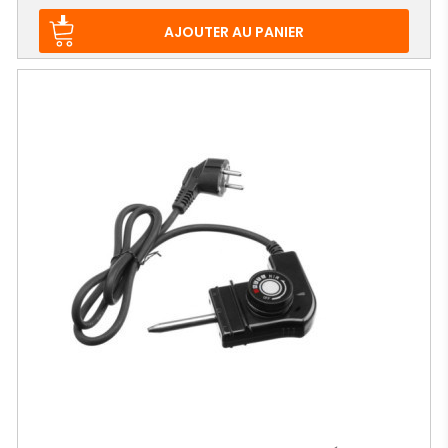
de
base
AJOUTER AU PANIER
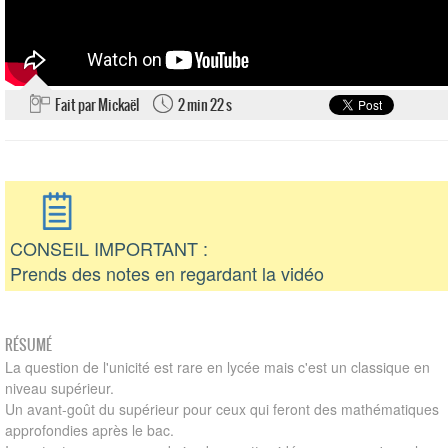
Fait par Mickaël
2 min 22 s
CONSEIL IMPORTANT :
Prends des notes en regardant la vidéo
RÉSUMÉ
La question de l'unicité est rare en lycée mais c'est un classique en
niveau supérieur.
Un avant-goût du supérieur pour ceux qui feront des mathématiques
approfondies après le bac.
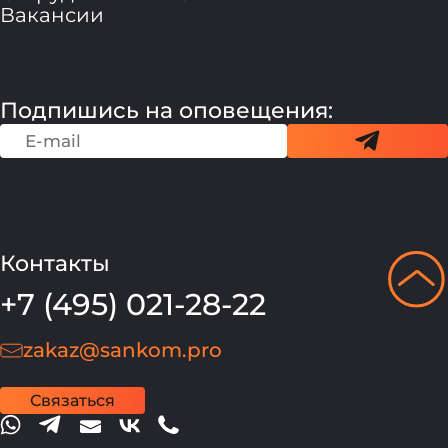
Вакансии
Подпишись на оповещения:
Контакты
+7 (495) 021-28-22
zakaz@sankom.pro
Связаться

WHAT THE TASK REQUIRES: Copy every line of text from the material above, leaving out the pictures.

COMPLETED EXERCISE:
de
base
AJOUTER AU PANIER
Fait par Mickaël
2 min 22 s
CONSEIL IMPORTANT :
Prends des notes en regardant la vidéo
RÉSUMÉ
La question de l'unicité est rare en lycée mais c'est un classique en
niveau supérieur.
Un avant-goût du supérieur pour ceux qui feront des mathématiques
approfondies après le bac.
Вакансии
Подпишись на оповещения:
Контакты
+7 (495) 021-28-22
zakaz@sankom.pro
Связаться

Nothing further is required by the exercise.